• **Consegna 1**
Trasforma in una tabella Markdown le righe dell'elenco dalla prima fino a quella che contiene "state / province: Amazonas", entrambe comprese. Metti il numero progressivo nella colonna Numero e il testo nella colonna Riga, saltando le righe vuote.

• **Brano proposto**

========

Bearzot lo ammetterà anni dopo: si è affezionato a quei giocatori che gli han fatto vincere il mondiale 4 anni prima. Avrebbe dovuto dimettersi subito dopo la vittoria ma non lo fece e fu il disastro: mancata qualificazione agli Europei di Francia nell'84 e girone brutto nei mondiali 1986. Agli ottavi proprio la Francia di Platini ci butterà fuori.
Nel nostro girone c'è anche l'Argentina che, secondo sorteggio, sarebbe dovuta andare nel girone del Brasile, ma per non togliere lo spettacolo alla manifestazione viene dirottata nel girone dell'Italia.
I sudamericani sono criticati in patria, molti sono spaccati sul chi dare la fascia di capitano: Maradona o Passerella? Bilardo, l'allenatore dell'Argentina, decide per il primo. Passarella non gioca nemmeno, si dice abbia la "Maledizione di Montezuma".
Noi pareggiamo con l'Argentina, 1-1 segna Maradona. Un gol in diagonale che Galli, portiere dell'Italia, giudica troppo frettolosamente fuori. Galli si è alternato per circa 2 anni con Tancredi in porta tanto è difficile stabilire chi è l'erede di Zoff.
l'Argentina va avanti e dopo aver eliminato l'Uruguay si trova di fronte l'Inghilterra, l'avversario che Maradona aspetta dall'82 dalla "Guerra delle Falkland" le isole a largo delle coste Argentine che i sudamericani chiamano "Malvinas".
Sono in salotto assieme a mio padre che, molto più tollerante di mia madre, mi fa vedere la partita nonostante io abbia gli esami di terza media. Siamo ai due lati del divano, quello rotto 4 anni prima e che resiste con le viti usate da mio padre per riparare la traversina di legno.

========

• **Elenco fornito**
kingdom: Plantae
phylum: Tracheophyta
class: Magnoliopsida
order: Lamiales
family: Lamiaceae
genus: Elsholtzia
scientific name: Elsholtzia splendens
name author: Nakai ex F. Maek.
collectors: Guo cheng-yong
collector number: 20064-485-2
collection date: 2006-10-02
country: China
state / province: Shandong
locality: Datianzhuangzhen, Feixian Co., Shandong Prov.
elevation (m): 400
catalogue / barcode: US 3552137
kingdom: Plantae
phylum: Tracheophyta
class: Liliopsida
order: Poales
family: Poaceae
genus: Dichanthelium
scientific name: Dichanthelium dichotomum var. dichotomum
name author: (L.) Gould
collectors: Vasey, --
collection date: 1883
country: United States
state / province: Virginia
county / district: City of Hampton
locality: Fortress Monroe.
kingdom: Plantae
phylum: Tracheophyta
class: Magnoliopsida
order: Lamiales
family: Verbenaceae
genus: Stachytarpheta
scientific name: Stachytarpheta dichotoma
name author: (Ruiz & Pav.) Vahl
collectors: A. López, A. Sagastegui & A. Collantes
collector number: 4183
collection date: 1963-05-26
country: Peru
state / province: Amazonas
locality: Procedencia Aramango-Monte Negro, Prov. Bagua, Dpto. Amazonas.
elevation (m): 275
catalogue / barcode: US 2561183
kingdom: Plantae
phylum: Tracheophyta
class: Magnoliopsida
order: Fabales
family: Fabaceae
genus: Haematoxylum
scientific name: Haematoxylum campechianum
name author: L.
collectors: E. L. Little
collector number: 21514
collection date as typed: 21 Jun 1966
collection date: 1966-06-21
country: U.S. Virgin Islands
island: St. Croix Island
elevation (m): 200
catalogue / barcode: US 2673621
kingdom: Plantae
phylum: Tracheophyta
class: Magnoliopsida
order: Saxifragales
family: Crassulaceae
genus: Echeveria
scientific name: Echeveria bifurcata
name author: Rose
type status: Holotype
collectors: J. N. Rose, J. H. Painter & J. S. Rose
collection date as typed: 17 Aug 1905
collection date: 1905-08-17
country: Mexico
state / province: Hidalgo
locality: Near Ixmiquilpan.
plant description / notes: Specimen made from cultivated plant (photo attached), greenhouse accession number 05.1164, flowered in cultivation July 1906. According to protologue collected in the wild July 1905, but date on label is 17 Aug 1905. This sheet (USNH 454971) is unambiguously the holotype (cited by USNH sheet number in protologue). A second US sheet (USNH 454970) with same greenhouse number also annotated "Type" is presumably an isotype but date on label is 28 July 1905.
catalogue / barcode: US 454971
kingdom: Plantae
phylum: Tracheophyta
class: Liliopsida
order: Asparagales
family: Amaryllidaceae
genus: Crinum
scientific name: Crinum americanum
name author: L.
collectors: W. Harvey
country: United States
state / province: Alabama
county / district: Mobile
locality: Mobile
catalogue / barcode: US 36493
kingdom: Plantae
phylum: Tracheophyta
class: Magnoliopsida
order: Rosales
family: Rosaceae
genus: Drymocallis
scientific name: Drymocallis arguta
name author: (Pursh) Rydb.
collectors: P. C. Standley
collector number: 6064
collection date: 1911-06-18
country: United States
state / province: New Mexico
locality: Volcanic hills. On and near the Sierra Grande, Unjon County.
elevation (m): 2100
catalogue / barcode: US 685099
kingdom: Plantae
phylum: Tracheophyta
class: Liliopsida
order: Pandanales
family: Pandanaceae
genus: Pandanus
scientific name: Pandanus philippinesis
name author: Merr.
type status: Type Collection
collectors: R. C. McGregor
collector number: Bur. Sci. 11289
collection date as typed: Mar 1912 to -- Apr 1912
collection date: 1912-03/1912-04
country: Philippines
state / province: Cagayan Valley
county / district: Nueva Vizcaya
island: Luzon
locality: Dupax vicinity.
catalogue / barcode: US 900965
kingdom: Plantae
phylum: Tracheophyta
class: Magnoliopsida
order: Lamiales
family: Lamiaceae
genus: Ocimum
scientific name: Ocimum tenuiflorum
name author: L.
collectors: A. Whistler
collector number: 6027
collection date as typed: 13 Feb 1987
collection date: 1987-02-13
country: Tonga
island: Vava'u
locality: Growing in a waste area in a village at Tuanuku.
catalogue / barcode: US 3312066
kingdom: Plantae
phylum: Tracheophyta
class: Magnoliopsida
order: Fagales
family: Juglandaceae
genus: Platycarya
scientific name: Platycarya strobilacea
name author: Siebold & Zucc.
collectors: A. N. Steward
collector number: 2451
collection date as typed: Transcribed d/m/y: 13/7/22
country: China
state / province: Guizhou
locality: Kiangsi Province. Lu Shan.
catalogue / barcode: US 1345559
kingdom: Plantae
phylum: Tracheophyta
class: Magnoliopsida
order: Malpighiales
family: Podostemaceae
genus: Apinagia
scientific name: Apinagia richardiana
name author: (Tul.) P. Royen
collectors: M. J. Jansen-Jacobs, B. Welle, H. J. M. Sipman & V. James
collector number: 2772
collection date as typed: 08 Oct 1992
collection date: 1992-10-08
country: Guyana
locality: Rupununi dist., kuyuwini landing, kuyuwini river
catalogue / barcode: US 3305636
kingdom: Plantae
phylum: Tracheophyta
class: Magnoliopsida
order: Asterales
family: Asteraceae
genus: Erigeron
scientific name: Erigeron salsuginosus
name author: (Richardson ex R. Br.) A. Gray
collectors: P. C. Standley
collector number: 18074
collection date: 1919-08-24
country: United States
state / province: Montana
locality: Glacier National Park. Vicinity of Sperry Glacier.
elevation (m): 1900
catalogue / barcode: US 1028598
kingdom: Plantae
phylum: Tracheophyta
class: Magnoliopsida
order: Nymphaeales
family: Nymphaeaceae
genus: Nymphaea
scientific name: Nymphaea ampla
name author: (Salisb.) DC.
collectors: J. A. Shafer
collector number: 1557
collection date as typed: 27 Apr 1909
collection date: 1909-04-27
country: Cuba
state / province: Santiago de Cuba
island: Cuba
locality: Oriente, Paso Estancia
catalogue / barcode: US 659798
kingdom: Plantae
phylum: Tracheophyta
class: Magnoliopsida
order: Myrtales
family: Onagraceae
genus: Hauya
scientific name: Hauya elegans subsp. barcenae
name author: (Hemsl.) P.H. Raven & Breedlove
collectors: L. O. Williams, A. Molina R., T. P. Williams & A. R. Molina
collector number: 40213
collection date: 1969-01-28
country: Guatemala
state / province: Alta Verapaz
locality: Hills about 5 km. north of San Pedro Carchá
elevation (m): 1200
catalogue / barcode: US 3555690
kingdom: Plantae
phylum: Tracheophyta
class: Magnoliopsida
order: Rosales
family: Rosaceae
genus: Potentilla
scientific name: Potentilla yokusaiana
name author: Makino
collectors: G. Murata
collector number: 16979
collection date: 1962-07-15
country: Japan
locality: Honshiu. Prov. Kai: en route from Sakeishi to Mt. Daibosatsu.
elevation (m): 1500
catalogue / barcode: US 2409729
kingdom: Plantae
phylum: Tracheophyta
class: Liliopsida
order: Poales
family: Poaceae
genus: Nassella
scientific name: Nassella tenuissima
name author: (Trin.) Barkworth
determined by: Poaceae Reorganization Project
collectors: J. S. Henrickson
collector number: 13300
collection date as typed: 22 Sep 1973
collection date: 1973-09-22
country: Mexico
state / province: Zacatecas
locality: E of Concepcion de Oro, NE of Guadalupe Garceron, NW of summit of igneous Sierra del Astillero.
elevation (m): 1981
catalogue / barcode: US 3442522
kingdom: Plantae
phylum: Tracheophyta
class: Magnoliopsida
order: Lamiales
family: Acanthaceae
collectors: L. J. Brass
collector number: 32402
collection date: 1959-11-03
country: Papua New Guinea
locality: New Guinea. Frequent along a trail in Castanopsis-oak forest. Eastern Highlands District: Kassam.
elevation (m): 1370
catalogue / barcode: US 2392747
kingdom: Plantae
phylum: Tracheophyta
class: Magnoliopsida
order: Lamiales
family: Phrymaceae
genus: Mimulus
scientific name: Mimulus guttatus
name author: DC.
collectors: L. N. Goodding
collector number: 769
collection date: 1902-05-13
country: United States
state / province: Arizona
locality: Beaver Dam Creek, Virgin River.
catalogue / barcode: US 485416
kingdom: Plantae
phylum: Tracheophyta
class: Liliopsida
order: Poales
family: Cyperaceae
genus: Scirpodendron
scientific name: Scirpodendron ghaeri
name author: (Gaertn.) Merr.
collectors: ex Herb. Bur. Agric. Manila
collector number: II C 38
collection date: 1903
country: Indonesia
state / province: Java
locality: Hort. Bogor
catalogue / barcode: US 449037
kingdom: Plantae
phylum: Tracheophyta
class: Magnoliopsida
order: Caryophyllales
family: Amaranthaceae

========

• **Consegna 2**
Scrivi il seguito del racconto sul mondiale del 1986, partendo subito dopo l'ultima frase.

• **Risultato 1**
| Numero | Riga |
|---|---|
| 1 | kingdom: Plantae |
| 2 | phylum: Tracheophyta |
| 3 | class: Magnoliopsida |
| 4 | order: Lamiales |
| 5 | family: Lamiaceae |
| 6 | genus: Elsholtzia |
| 7 | scientific name: Elsholtzia splendens |
| 8 | name author: Nakai ex F. Maek. |
| 9 | collectors: Guo cheng-yong |
| 10 | collector number: 20064-485-2 |
| 11 | collection date: 2006-10-02 |
| 12 | country: China |
| 13 | state / province: Shandong |
| 14 | locality: Datianzhuangzhen, Feixian Co., Shandong Prov. |
| 15 | elevation (m): 400 |
| 16 | catalogue / barcode: US 3552137 |
| 17 | kingdom: Plantae |
| 18 | phylum: Tracheophyta |
| 19 | class: Liliopsida |
| 20 | order: Poales |
| 21 | family: Poaceae |
| 22 | genus: Dichanthelium |
| 23 | scientific name: Dichanthelium dichotomum var. dichotomum |
| 24 | name author: (L.) Gould |
| 25 | collectors: Vasey, -- |
| 26 | collection date: 1883 |
| 27 | country: United States |
| 28 | state / province: Virginia |
| 29 | county / district: City of Hampton |
| 30 | locality: Fortress Monroe. |
| 31 | kingdom: Plantae |
| 32 | phylum: Tracheophyta |
| 33 | class: Magnoliopsida |
| 34 | order: Lamiales |
| 35 | family: Verbenaceae |
| 36 | genus: Stachytarpheta |
| 37 | scientific name: Stachytarpheta dichotoma |
| 38 | name author: (Ruiz & Pav.) Vahl |
| 39 | collectors: A. López, A. Sagastegui & A. Collantes |
| 40 | collector number: 4183 |
| 41 | collection date: 1963-05-26 |
| 42 | country: Peru |
| 43 | state / province: Amazonas |

• **Risultato 2**
Fuma sempre tanto mio papà. Mia madre credo sia andata a dormire.
A Città del Messico fa caldo, è mezzogiorno mentre in Italia e sera. Non ho L'Italia per cui tifare ma l'Argentina e il suo capitano Maradona mi piacciono.
La maglia dell'Argentina e blu perché l'Inghilterra ha la divisa bianca e dunque la tradizionale divisa "albiceleste" si confonderebbe con quella inglese. Solo recentemente ho saputo che Bilardo non era soddisfatto della seconda maglia della sua nazionale. Le Coq Sportif, lo sponsor tecnico dei sudamericani, non è riuscito a fornire una seconda maglia traspirante come la prima, così, dopo la partita con l'Uruguay, Bilardo dà ai suoi collaboratori l'incarico di trovare in Messico altre maglie più leggere per i suoi uomini. Trovano quelle di una squadra locale che veste con la maglietta blu, simile alla seconda maglia argentina, molto più traspirante, ci appiccicano lo stemma della Seleccion e le decalcomanie dei numeri.
l'Argentina gioca bene, ha davanti altri due fenomeni oltre a Maradona: Burruchaga e Valdano.
Io e mio padre tifiamo per l'albiceleste, lui perché odia gli inglesi e la Thatcher, io più perché Maradona mi sta simpatico, tutto sommato. Solo un anno prima, poi, c'era stata la tragedia dell'Heysel nella finale Juve -Liverpool e dunque gli inglesi ci stanno sulle balle.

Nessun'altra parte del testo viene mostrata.